→ Work instructions: Write out the records below from the first line through the line containing "Оплата рахунку за реквізитами (по iban)", leaving out any pictures.

Saved data entries:
_____

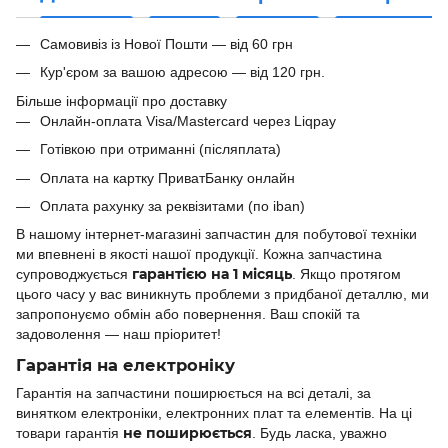
Самовивіз із Нової Пошти — від 60 грн
Кур'єром за вашою адресою — від 120 грн.
Більше інформації про доставку
Онлайн-оплата Visa/Mastercard через Liqpay
Готівкою при отриманні (післяплата)
Оплата на картку ПриватБанку онлайн
Оплата рахунку за реквізитами (по iban)
В нашому інтернет-магазині запчастин для побутової техніки
ми впевнені в якості нашої продукції. Кожна запчастина
гарантією на 1 місяць
супроводжується
. Якщо протягом
цього часу у вас виникнуть проблеми з придбаної деталлю, ми
запропонуємо обмін або повернення. Ваш спокій та
задоволення — наш пріоритет!
Гарантія на електроніку
Гарантія на запчастини поширюється на всі деталі, за
винятком електроніки, електронних плат та елементів. На ці
не поширюється
товари гарантія
. Будь ласка, уважно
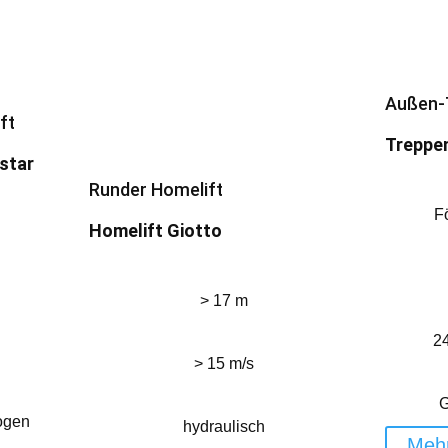
Außen-T
ft
Treppen
star
Runder Homelift
F
Homelift Giotto
> 17 m
2
> 15 m/s
G
ogen
hydraulisch
Mehr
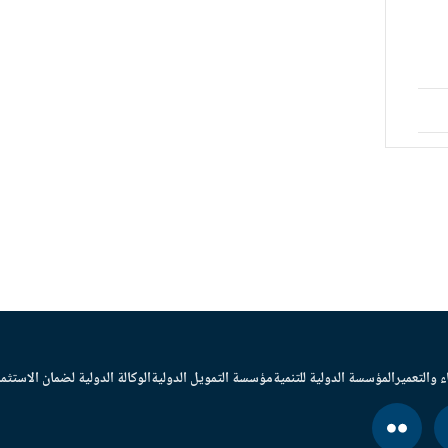
ء والتعمير
المؤسسة الدولية للتنمية
مؤسسة التمويل الدولية
الوكالة الدولية لضمان الاستثما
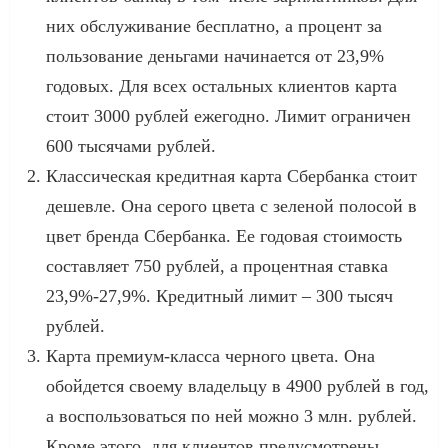
них обслуживание бесплатно, а процент за
пользование деньгами начинается от 23,9%
годовых. Для всех остальных клиентов карта
стоит 3000 рублей ежегодно. Лимит ограничен
600 тысячами рублей.
Классическая кредитная карта Сбербанка стоит
дешевле. Она серого цвета с зеленой полосой в
цвет бренда Сбербанка. Ее годовая стоимость
составляет 750 рублей, а процентная ставка
23,9%-27,9%. Кредитный лимит – 300 тысяч
рублей.
Карта премиум-класса черного цвета. Она
обойдется своему владельцу в 4900 рублей в год,
а воспользоваться по ней можно 3 млн. рублей.
Кроме этого, для клиентов предусмотрены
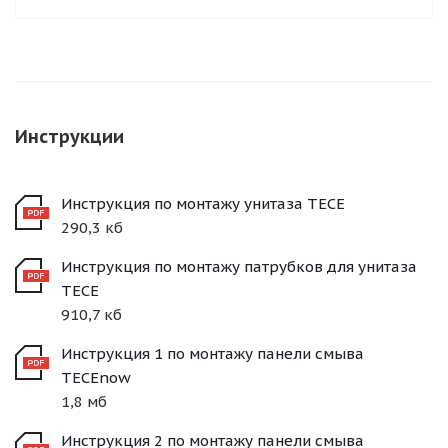
Инструкции
Инструкция по монтажу унитаза TECE
290,3 кб
Инструкция по монтажу патрубков для унитаза
TECE
910,7 кб
Инструкция 1 по монтажу панели смыва
TECEnow
1,8 мб
Инструкция 2 по монтажу панели смыва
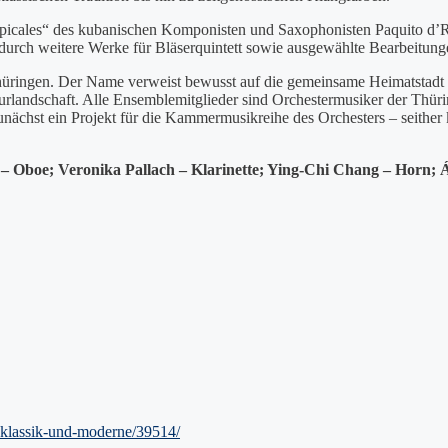
opicales“ des kubanischen Komponisten und Saxophonisten Paquito d’R
durch weitere Werke für Bläserquintett sowie ausgewählte Bearbeitun
hüringen. Der Name verweist bewusst auf die gemeinsame Heimatstadt
 Naturlandschaft. Alle Ensemblemitglieder sind Orchestermusiker der Thü
chst ein Projekt für die Kammermusikreihe des Orchesters – seither k
 Oboe; Veronika Pallach – Klarinette; Ying-Chi Chang – Horn; Á
-klassik-und-moderne/39514/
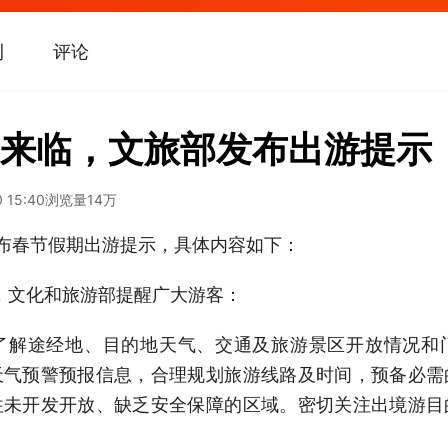
刊
评论
来临，文旅部发布出游提示
 15:40
浏览量
14万
发布春节假期出游提示，具体内容如下：
临，文化和旅游部提醒广大游客：
了解途经地、目的地天气、交通及旅游景区开放情况和
天气预警预报信息，合理规划旅游线路及时间，预备必需
往未开发开放、缺乏安全保障的区域。密切关注出境游目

_____

→ Written response:
Самовивіз із Нової Пошти — від 60 грн
Кур'єром за вашою адресою — від 120 грн.
Більше інформації про доставку
Онлайн-оплата Visa/Mastercard через Liqpay
Готівкою при отриманні (післяплата)
Оплата на картку ПриватБанку онлайн
Оплата рахунку за реквізитами (по iban)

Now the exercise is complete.